2. The Brewers (the Brewers!) are hitting .295 as a team, second-best in the American League.

3. Mark Langston drew Brian Givens Thursday night. Shawn Boskie faces Angel Miranda Saturday night. Abbott? He gets Ben McDonald.

4. Angels’ timing is abysmal. They scored 14 runs on Wednesday. Two days too soon.


5. When’s the last time the Angels scored 14 runs twice in the same week?

* The last word on the plight of Jim Abbott, courtesy Angels assistant general manager Tim Mead: “Did we make a mistake in the off-season of 1989 when we spent $15 million on Mark Langston, who went out and finished 10-17 the next year? And went 19-8 a year later? How did anyone expect the most sought-after free agent of that winter to lose 17 games? You don’t even think about it anymore . . . It’s baseball. You don’t explain anything in baseball.”

* At first glance, Gary DiSarcina’s new $12-million contract looks a tad rich for a .231 hitter. At second glance, his contract, along with Snow’s new one, locks up the team’s two most important infielders through the end of the decade. At third glance, wasn’t DiSarcina the Angels’ most valuable player last season? The post-Aug. 3 numbers do not lie . . .

* Darin Erstad has the speed and the swing to cure the team’s top of the order ills, but unless the rules change before Jim Edmonds’ return from the disabled list, the Angels probably won’t be able to start an outfield of Edmonds, Erstad, Tim Salmon and Garret Anderson. Proposed project for this trip: “Darin, this here is third base. You stand to the right of it, we’ll hit you some grounders.” . . .


* Paul Kariya wins the Lady Byng Award.
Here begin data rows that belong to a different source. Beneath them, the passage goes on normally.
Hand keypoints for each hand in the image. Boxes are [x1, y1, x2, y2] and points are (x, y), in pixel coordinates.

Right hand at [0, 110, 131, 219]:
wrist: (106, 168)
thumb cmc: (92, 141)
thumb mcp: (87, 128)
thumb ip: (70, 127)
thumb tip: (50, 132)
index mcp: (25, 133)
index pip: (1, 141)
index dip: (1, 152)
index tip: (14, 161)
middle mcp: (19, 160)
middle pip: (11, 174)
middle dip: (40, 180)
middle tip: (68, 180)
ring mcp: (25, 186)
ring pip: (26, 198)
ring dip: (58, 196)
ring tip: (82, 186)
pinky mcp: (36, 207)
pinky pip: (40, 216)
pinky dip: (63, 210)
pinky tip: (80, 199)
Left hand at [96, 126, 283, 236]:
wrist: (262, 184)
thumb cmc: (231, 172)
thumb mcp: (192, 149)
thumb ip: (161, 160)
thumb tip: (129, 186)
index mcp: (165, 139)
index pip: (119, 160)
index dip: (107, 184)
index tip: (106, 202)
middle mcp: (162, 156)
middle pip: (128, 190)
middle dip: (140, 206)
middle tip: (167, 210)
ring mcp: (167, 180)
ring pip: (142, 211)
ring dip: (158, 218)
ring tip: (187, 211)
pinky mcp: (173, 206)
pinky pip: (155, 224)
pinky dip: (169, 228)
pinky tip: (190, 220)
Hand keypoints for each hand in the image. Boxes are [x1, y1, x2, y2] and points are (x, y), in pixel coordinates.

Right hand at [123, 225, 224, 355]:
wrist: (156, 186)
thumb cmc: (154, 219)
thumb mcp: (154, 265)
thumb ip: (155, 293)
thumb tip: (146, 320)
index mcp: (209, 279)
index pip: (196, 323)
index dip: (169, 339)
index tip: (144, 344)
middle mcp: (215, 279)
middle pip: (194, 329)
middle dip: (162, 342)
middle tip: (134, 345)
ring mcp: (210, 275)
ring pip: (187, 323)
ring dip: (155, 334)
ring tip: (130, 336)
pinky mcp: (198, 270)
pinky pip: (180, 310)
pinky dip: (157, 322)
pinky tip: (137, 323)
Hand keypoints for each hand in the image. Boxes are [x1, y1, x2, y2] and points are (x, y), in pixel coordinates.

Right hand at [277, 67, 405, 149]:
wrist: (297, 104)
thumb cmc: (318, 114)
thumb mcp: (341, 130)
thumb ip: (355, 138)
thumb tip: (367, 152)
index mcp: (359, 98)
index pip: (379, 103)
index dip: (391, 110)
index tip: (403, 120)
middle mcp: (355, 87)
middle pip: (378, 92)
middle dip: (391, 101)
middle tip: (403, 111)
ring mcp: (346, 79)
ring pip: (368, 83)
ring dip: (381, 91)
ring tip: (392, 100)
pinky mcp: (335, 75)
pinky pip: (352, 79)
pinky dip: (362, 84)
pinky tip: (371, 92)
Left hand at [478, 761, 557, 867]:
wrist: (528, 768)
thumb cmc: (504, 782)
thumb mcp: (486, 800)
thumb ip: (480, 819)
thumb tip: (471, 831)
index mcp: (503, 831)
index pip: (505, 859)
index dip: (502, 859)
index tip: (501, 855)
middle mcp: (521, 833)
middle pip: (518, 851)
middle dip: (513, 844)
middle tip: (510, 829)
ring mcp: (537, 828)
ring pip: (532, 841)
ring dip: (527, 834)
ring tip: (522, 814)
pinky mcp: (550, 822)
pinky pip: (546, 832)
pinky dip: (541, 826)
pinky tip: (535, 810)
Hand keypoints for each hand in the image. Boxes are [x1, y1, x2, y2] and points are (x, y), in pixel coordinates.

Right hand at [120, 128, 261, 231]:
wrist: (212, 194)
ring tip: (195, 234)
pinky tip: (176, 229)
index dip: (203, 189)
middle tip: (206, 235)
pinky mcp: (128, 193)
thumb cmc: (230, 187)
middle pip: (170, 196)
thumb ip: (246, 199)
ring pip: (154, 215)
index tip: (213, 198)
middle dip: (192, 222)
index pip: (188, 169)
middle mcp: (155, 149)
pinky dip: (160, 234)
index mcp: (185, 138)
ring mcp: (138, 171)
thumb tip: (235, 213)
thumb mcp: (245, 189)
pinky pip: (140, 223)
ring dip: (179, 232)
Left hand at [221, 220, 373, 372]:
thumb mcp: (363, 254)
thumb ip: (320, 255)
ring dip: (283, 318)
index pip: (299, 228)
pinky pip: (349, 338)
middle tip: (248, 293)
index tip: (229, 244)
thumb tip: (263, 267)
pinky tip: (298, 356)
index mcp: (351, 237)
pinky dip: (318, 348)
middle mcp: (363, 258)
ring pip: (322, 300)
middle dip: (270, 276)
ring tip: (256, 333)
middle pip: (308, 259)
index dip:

Finally, the Ducks beat the Florida Panthers to something . . .

* Mario Lemieux is voted NHL MVP. Michael Jordan is voted NBA MVP. And they say major league baseball lacks imagination . . .

* Dodgers decide to haze rookie Chan Ho Park by cutting the pant legs and coat sleeves off his expensive suit, wrecking his dress shirt and nailing his shower towel to his locker stall. Park responds by throwing a plate of sauteed mushrooms, cursing and crying. Dodgers respond by complaining that Park can’t take a joke and ruined all their fun. Ladies and gentlemen, boys and girls, it’s Act-Like-Little League World Series, also known as the Immaturity Stakes, and it looks as if they’re headed for extra innings . . .

* What if there was a baseball team made up of nine Rex Hudlers? “It would be a team that’d be pretty hard to live with,” Hudler says. “And I imagine it would drive Lach insane. It’d be great in the emotion department, but we’d be hurtin’ in talent.”